In accordance with one aspect of the invention, a fuzzy control system is provided for controlling a posture of an object including a robot and a human assist device that has at least a part that is moved by a pair of actuators provided at one end thereof. The system comprises a system dynamics unit for detecting regulation error of said part, the regulation error being an error of the position of said part relative to a desired position; and a fuzzy controller, responsive to the regulation error and regulation error rate, for performing fuzzy inference process to provide outputs for driving said pair of actuators, whereby the pair of actuators provide antagonist/agonist forces to said part for bringing said object into a regulated posture,
In accordance with a specific aspect of the invention, the system dynamics unit includes a controller for controlling the posture of the object, said part being an artificial leg and said pair of actuators acting as muscles for moving the leg. In one embodiment, the object is a biped walking robot.

────

Work to complete:
1/ According to the fuzzy control system text, what inputs does the fuzzy controller respond to?
2/ Please resume the fuzzy control system text, picking up right after its last sentence.

Provided data:
────

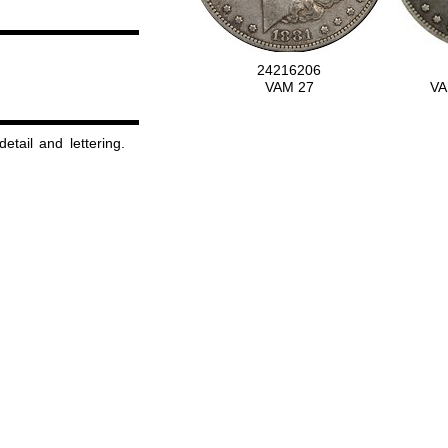
24216206
VAM 27
VA
detail and lettering.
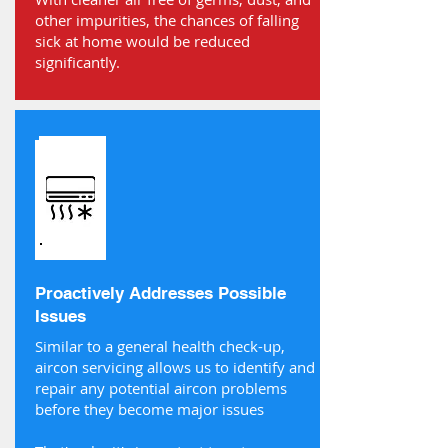
other impurities, the chances of falling
sick at home would be reduced
significantly.
Proactively Addresses Possible
Issues
Similar to a general health check-up,
aircon servicing allows us to identify and
repair any potential aircon problems
before they become major issues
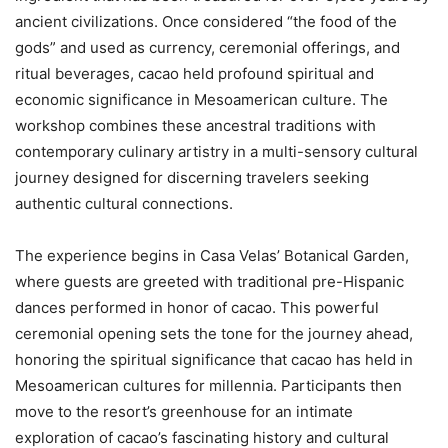
ancient civilizations. Once considered “the food of the
gods” and used as currency, ceremonial offerings, and
ritual beverages, cacao held profound spiritual and
economic significance in Mesoamerican culture. The
workshop combines these ancestral traditions with
contemporary culinary artistry in a multi-sensory cultural
journey designed for discerning travelers seeking
authentic cultural connections.
The experience begins in Casa Velas’ Botanical Garden,
where guests are greeted with traditional pre-Hispanic
dances performed in honor of cacao. This powerful
ceremonial opening sets the tone for the journey ahead,
honoring the spiritual significance that cacao has held in
Mesoamerican cultures for millennia. Participants then
move to the resort’s greenhouse for an intimate
exploration of cacao’s fascinating history and cultural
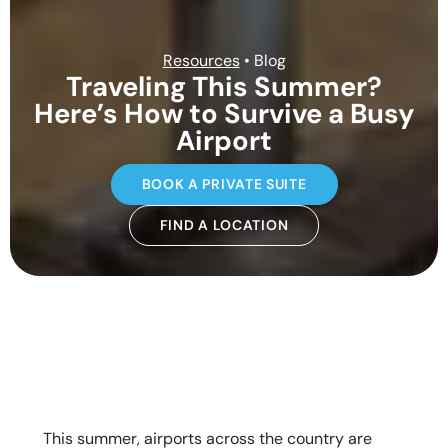
Resources
• Blog
Traveling This Summer?
Here’s How to Survive a Busy
Airport
BOOK A PRIVATE SUITE
FIND A LOCATION
This summer, airports across the country are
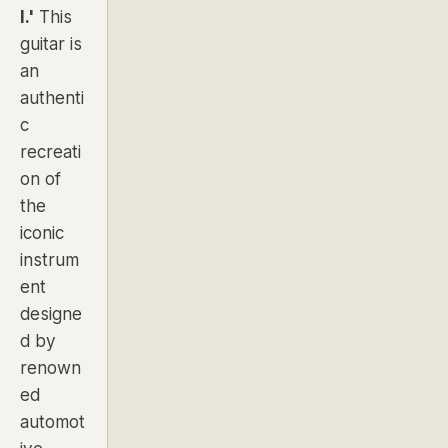
I.'
This
guitar is
an
authenti
c
recreati
on of
the
iconic
instrum
ent
designe
d by
renown
ed
automot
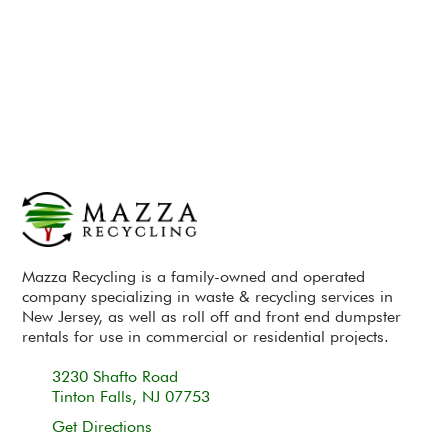
Mazza Recycling is a family-owned and operated
company specializing in waste & recycling services in
New Jersey, as well as roll off and front end dumpster
rentals for use in commercial or residential projects.
3230 Shafto Road
Tinton Falls, NJ 07753
Get Directions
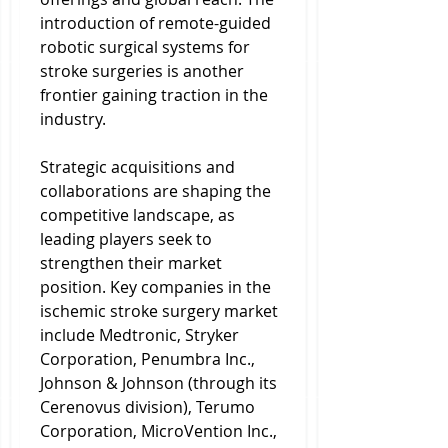
introduction of remote-guided 
robotic surgical systems for 
stroke surgeries is another 
frontier gaining traction in the 
industry.
Strategic acquisitions and 
collaborations are shaping the 
competitive landscape, as 
leading players seek to 
strengthen their market 
position. Key companies in the 
ischemic stroke surgery market 
include Medtronic, Stryker 
Corporation, Penumbra Inc., 
Johnson & Johnson (through its 
Cerenovus division), Terumo 
Corporation, MicroVention Inc., 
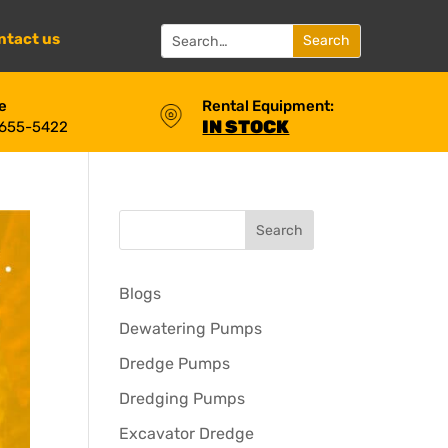
ntact us
e
Rental Equipment:
IN STOCK
 655-5422
Blogs
Dewatering Pumps
Dredge Pumps
Dredging Pumps
Excavator Dredge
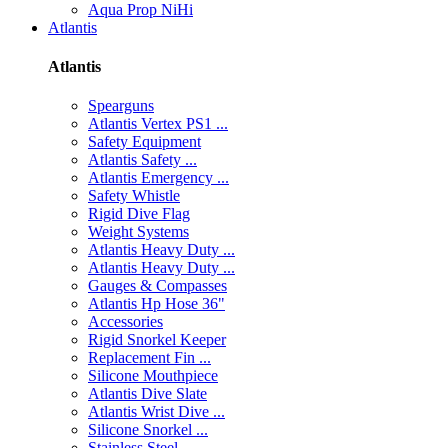
Aqua Prop NiHi
Atlantis
Atlantis
Spearguns
Atlantis Vertex PS1 ...
Safety Equipment
Atlantis Safety ...
Atlantis Emergency ...
Safety Whistle
Rigid Dive Flag
Weight Systems
Atlantis Heavy Duty ...
Atlantis Heavy Duty ...
Gauges & Compasses
Atlantis Hp Hose 36"
Accessories
Rigid Snorkel Keeper
Replacement Fin ...
Silicone Mouthpiece
Atlantis Dive Slate
Atlantis Wrist Dive ...
Silicone Snorkel ...
Stainless Steel ...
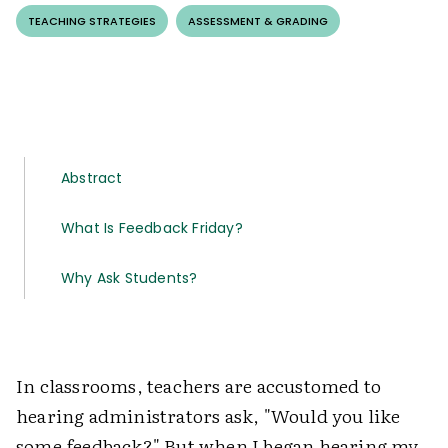
TEACHING STRATEGIES
ASSESSMENT & GRADING
Abstract
What Is Feedback Friday?
Why Ask Students?
In classrooms, teachers are accustomed to
hearing administrators ask, "Would you like
some feedback?" But when I began hearing my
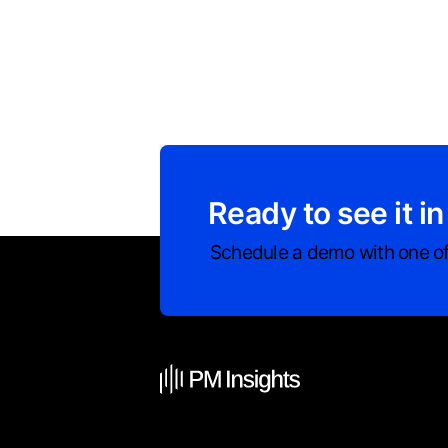
Ready to see it in
Schedule a demo with one of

────

Task-by-task results:
1/ The regulation error and the regulation error rate.

2/
In accordance with another aspect of the invention, the fuzzy controller comprises fuzzification interface; a knowledge base including a set of control rules on how to control the system; an inference mechanism for evaluating which control rules out of said set of control rules are relevant at the current time and providing outputs; and defuzzification interface for converting the outputs of the inference mechanism into the input to the system dynamics.
In accordance with further aspect of the invention, the fuzzy controller has two inputs corresponding to scaled regulation error and regulation error rate respectively, and has outputs that are to be scaled to produce neural firing rate inputs that generate the muscle forces for said pair of actuators. The knowledge base includes a rule table of conditional statements, the scaled regulation error and the regulation error rate being if-parts of the conditional statements and the outputs being then-parts of the conditional statements. The defuzzification interface, responsive to the outputs from the inference mechanism, produces a single crisp number using centroid defuzzification method.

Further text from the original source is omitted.